12:15 - 14:00 | TUESDAY 30TH APRIL 2024 | SOCIOLOGY SEMINAR ROOM & ONLINE

Speaker: Professor Sally Hines, University of Sheffield

Chair: Professor Sarah Franklin, University of Cambridge

Please register here to attend online. (No registration required to attend in person, although the room's capacity is limited.)

 

Drawing on Sally's past and current research on gender diversity, recognition and social change, the talk will consider both the gains and the losses in understandings and practices of gender fluidity in the contemporary UK.

The talk speaks to the recent tide in the UK of anti-transgender activism within some sections of feminism and aligned conservative movements, and critically unpacks the current wave of so-called 'culture wars'. Moreover, the talk locates these UK-specific developments as part of a wider pushback against the rights of gender and sexual minorities at European and International levels and argues for the urgent need of a collective intersectional politics centred around social justice and a politics of difference. 

Despite worrying trends, the talk considers the many gains in understanding gender and sex as fluid and thus positions 'anti gender' thought as representative of a conservative panic in the face of significant social, cultural and legal change. 

 

Professor Sally Hines

Professor Sally Hines is Chair of Sociology the Department of Sociological Studies at the University of Sheffield. She was Director of the Centre for Interdisciplinary Gender Studies at the University of Leeds, developed interdisciplinary networks in sexuality studies at Newcastle University.

Sally’s research falls across the interdisciplinary fields of sociology, gender studies, social policy, law, politics, health studies, and science and technology studies.

Sally’s previous Research Council funded research centred on gender diversity and identity practice, gender and social/cultural change, and gendered citizenship and recognition.

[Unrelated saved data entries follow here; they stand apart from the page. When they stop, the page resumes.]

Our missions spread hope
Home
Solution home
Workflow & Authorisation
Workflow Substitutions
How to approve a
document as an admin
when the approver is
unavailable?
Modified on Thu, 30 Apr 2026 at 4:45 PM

She has published in the area of transgender, gender and sexuality theory, gender and sexual citizenship, sociologies of the body, sociologies of intimacy, intersectionality, and theories of recognition and difference. She is currently developing work on gender and a politics of difference.

Sally is committed to public sociology and has done consultancy work on issues around the Gender Recognition Act. She has acted as a legal expert in relation to trans reproductive rights and parental recognition. She frequently appeared in the media around the relationship between trans and feminism.